BEGIN

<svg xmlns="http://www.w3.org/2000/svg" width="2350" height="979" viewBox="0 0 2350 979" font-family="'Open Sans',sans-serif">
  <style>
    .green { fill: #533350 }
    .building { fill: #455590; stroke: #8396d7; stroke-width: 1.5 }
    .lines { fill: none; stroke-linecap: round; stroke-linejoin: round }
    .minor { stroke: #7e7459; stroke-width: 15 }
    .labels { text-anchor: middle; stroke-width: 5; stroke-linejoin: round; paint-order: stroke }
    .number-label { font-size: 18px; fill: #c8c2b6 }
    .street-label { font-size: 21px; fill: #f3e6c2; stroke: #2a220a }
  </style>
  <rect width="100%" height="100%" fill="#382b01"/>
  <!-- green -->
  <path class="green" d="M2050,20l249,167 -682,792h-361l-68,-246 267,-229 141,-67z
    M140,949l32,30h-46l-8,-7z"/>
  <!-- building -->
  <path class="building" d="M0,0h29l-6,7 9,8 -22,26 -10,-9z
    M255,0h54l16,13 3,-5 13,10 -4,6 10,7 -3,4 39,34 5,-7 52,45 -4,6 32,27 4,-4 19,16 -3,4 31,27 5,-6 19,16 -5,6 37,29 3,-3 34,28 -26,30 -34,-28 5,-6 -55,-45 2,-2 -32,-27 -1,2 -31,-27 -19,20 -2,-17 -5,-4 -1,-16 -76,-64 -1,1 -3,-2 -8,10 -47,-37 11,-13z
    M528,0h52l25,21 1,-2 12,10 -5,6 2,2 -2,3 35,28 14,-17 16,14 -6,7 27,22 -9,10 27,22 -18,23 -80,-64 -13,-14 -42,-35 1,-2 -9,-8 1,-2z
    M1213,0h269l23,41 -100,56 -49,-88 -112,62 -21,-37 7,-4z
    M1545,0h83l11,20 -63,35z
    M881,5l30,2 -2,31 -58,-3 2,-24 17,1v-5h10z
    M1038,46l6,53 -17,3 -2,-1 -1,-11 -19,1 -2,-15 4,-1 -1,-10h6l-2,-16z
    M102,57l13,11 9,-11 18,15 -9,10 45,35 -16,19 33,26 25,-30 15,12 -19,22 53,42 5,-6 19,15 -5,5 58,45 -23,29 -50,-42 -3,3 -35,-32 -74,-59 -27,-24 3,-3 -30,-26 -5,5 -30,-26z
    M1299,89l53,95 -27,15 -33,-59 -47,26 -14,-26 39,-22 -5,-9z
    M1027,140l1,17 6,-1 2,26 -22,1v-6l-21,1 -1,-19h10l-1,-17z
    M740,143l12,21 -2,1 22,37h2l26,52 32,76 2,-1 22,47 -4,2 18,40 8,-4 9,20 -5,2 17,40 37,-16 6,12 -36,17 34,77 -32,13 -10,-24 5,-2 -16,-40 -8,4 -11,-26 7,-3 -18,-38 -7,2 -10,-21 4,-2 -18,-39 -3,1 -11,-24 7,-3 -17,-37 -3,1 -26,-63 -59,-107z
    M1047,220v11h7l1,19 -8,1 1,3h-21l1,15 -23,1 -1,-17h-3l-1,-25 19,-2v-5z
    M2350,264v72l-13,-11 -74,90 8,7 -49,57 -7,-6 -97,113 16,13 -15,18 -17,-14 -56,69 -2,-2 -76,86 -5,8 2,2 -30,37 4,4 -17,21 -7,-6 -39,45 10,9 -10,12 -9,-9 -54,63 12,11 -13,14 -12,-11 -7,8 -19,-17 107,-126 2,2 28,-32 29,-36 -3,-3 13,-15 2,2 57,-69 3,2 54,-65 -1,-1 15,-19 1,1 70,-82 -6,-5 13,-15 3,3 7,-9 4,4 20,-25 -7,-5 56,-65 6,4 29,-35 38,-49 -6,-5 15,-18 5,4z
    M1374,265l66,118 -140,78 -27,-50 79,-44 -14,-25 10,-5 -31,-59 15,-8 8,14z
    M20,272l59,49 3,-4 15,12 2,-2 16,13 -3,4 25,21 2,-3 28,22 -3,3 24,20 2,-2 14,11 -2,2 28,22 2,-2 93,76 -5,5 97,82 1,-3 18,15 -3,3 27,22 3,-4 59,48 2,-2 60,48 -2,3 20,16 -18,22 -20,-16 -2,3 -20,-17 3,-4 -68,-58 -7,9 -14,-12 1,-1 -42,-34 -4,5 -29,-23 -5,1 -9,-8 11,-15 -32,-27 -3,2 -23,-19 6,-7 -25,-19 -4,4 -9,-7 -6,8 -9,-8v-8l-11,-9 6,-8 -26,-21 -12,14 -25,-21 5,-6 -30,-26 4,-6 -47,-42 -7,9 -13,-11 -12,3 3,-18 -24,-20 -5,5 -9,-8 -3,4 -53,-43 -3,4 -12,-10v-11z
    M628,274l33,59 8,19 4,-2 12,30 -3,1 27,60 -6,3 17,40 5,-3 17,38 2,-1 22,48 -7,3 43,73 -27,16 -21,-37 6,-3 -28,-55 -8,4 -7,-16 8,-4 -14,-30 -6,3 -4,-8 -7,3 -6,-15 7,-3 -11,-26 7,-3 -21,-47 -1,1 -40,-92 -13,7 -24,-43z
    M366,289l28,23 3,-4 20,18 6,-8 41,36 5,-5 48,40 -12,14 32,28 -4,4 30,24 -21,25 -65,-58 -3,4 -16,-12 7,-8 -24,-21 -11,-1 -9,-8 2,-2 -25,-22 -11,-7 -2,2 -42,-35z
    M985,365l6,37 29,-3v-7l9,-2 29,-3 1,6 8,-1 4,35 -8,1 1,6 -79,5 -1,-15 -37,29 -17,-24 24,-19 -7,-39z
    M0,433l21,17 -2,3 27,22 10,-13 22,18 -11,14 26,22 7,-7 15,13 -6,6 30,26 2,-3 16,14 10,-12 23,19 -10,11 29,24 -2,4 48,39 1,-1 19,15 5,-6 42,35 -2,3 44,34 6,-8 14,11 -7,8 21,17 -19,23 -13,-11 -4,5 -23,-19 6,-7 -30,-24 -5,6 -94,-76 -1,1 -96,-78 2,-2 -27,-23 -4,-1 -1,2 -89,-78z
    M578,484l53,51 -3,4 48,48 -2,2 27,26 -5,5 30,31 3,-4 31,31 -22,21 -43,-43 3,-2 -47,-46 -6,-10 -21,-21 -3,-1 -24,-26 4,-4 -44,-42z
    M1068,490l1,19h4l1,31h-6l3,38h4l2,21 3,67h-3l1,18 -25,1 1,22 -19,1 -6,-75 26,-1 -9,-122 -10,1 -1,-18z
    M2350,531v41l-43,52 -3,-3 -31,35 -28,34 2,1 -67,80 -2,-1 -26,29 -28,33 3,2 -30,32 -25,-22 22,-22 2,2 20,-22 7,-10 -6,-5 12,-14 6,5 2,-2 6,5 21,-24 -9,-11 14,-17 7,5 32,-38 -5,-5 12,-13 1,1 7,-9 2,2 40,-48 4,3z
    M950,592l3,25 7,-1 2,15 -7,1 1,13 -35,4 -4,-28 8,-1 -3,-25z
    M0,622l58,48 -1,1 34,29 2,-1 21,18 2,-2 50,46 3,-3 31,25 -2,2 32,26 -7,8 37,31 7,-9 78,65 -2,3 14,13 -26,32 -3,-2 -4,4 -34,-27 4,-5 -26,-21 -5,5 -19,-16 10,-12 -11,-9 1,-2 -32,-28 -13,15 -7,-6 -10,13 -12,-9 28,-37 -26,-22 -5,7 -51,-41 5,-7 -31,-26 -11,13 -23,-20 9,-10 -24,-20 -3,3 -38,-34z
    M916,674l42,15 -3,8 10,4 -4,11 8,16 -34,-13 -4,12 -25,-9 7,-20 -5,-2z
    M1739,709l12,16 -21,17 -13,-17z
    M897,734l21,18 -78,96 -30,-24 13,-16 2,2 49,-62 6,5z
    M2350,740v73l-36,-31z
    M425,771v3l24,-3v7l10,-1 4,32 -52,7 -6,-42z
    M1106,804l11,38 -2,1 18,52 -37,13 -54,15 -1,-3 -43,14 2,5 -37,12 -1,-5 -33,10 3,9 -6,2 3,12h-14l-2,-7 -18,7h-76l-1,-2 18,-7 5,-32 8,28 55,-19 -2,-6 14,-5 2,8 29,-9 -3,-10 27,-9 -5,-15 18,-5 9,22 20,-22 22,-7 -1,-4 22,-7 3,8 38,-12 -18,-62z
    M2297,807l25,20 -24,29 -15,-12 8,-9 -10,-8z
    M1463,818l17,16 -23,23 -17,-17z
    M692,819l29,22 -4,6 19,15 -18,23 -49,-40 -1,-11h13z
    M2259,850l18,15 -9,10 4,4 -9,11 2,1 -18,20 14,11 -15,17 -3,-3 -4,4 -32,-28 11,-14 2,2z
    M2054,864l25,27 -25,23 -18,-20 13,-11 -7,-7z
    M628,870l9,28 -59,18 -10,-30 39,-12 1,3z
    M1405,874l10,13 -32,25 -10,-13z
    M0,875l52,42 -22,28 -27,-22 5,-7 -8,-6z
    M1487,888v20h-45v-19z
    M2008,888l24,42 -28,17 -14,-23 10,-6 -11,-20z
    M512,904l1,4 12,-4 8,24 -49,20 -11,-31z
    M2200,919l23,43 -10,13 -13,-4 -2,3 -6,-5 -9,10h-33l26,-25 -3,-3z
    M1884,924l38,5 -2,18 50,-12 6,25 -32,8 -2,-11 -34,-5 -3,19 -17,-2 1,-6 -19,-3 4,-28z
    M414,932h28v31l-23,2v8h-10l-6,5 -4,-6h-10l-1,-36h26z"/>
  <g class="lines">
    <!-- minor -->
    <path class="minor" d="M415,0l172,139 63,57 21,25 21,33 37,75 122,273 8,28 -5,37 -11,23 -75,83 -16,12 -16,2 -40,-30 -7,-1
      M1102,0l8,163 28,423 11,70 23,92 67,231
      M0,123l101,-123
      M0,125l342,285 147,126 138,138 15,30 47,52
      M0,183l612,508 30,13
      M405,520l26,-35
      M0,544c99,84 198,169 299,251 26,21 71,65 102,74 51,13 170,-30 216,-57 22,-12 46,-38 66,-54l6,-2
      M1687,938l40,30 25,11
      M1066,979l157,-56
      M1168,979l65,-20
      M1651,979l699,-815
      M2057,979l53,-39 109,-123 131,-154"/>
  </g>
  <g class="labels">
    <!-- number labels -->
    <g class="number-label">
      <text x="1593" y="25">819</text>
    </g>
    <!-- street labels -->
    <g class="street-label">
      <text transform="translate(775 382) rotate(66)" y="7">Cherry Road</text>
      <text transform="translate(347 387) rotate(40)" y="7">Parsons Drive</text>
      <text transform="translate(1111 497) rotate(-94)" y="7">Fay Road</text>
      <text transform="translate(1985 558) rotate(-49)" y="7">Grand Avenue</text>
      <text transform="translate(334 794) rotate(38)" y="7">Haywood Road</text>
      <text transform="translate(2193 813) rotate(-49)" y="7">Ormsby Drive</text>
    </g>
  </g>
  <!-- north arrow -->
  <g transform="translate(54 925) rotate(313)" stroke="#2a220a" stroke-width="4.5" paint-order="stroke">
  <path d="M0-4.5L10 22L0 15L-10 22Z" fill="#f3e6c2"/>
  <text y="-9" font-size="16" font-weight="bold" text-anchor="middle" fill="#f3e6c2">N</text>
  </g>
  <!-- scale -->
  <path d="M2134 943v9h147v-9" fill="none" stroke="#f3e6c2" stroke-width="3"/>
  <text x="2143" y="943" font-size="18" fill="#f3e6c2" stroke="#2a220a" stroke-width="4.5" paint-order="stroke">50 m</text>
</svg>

END

> _Goal of the exercise_: Each line from the one that holds "M0,125l342,285 147,126 138,138" to the end of the records above should be transcribed exactly, both ends included.

> _Result_:
      M0,125l342,285 147,126 138,138 15,30 47,52
      M0,183l612,508 30,13
      M405,520l26,-35
      M0,544c99,84 198,169 299,251 26,21 71,65 102,74 51,13 170,-30 216,-57 22,-12 46,-38 66,-54l6,-2
      M1687,938l40,30 25,11
      M1066,979l157,-56
      M1168,979l65,-20
      M1651,979l699,-815
      M2057,979l53,-39 109,-123 131,-154"/>
  </g>
  <g class="labels">
    <!-- number labels -->
    <g class="number-label">
      <text x="1593" y="25">819</text>
    </g>
    <!-- street labels -->
    <g class="street-label">
      <text transform="translate(775 382) rotate(66)" y="7">Cherry Road</text>
      <text transform="translate(347 387) rotate(40)" y="7">Parsons Drive</text>
      <text transform="translate(1111 497) rotate(-94)" y="7">Fay Road</text>
      <text transform="translate(1985 558) rotate(-49)" y="7">Grand Avenue</text>
      <text transform="translate(334 794) rotate(38)" y="7">Haywood Road</text>
      <text transform="translate(2193 813) rotate(-49)" y="7">Ormsby Drive</text>
    </g>
  </g>
  <!-- north arrow -->
  <g transform="translate(54 925) rotate(313)" stroke="#2a220a" stroke-width="4.5" paint-order="stroke">
  <path d="M0-4.5L10 22L0 15L-10 22Z" fill="#f3e6c2"/>
  <text y="-9" font-size="16" font-weight="bold" text-anchor="middle" fill="#f3e6c2">N</text>
  </g>
  <!-- scale -->
  <path d="M2134 943v9h147v-9" fill="none" stroke="#f3e6c2" stroke-width="3"/>
  <text x="2143" y="943" font-size="18" fill="#f3e6c2" stroke="#2a220a" stroke-width="4.5" paint-order="stroke">50 m</text>
</svg>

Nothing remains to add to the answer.